On the whole, these kinds of songs—where Streten chooses to leave a featured artist’s presence intact, building tracks around them rather than splicing them into the fabric of the song itself—fare best. “Only Fans,” a squelching sci-fi banger featuring the underrated Madrid techno artist Virgen María, is the most impishly fun song here, one that recaptures the lawless feeling of Hi This Is Flume’s Slowthai collaboration “High Beams.” Over a skeletal beat, María raps breathily about sex work and puritanical gatekeepers with invigorating glee (“Fucking censorship, oh my god!/A break to the sex shop/Only Fans, that’s my job!”) while Flume’s laser-like synths fire underneath. María rarely gets to be so wordy on her own songs, which mostly take the form of raucous techno tracks; “Only Fans” gives her the space to weave her idiosyncratic outlook into Flume’s more mainstream world.

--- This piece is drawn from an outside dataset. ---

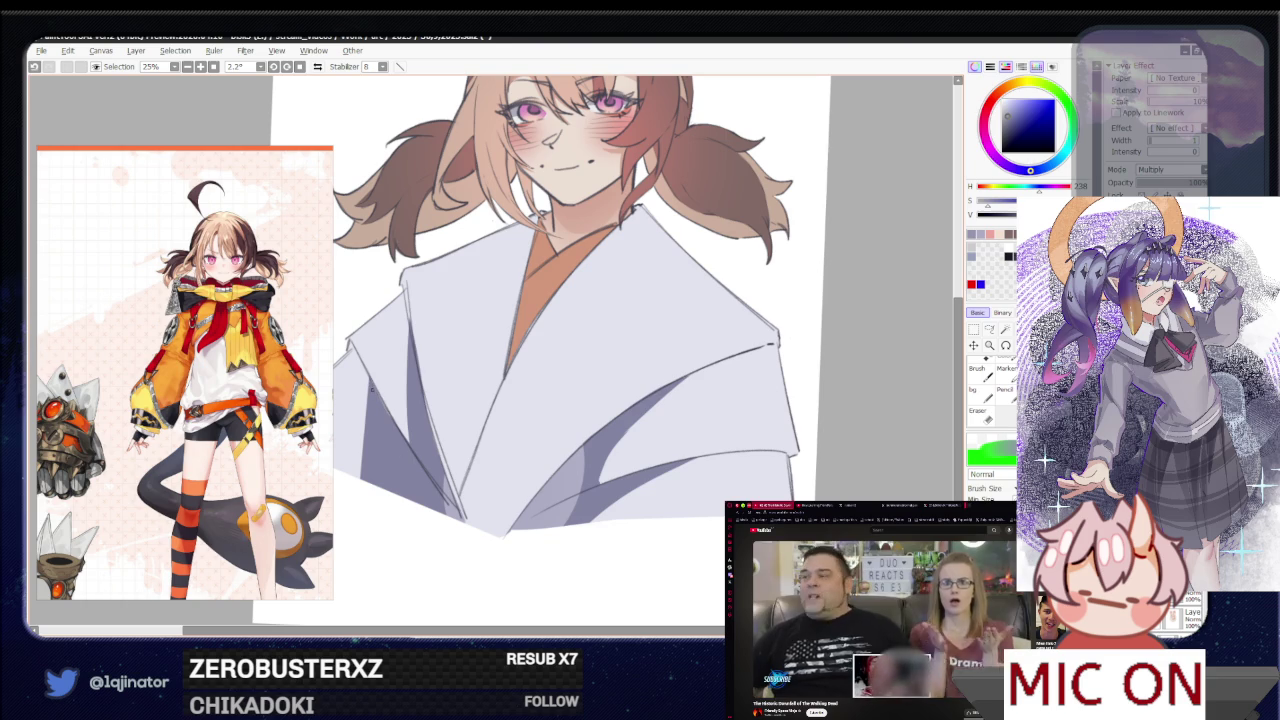
{"action": "key", "text": "e"}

“Only Fans” is one of two moments on Palaces that portends a more limber, sophisticated future for Flume, in which Streten feels more confident to mold himself to his collaborators as opposed to the other way around. The other is the lucent, beautiful Caroline Polachek collaboration “Sirens.” Over anxious, scraping synths, Polachek sings in her highest register about the early days of the pandemic, when ambulance sirens were all you could hear on the street: “And if I could/With just a sigh/I’d stop the tide/Of siren cries.” As Polachek’s wishes come crashing down (“No wand of mine/No end in sight”) so do Streten’s synths, splintering and refracting in an instant. On “Sirens,” Streten and Polachek work in perfect harmony: It’s an abstracted portrait of crisis that’s vivid in its evocations. On an album that often feels like it’s going through the motions, it offers a tantalizing glimpse into what could have been.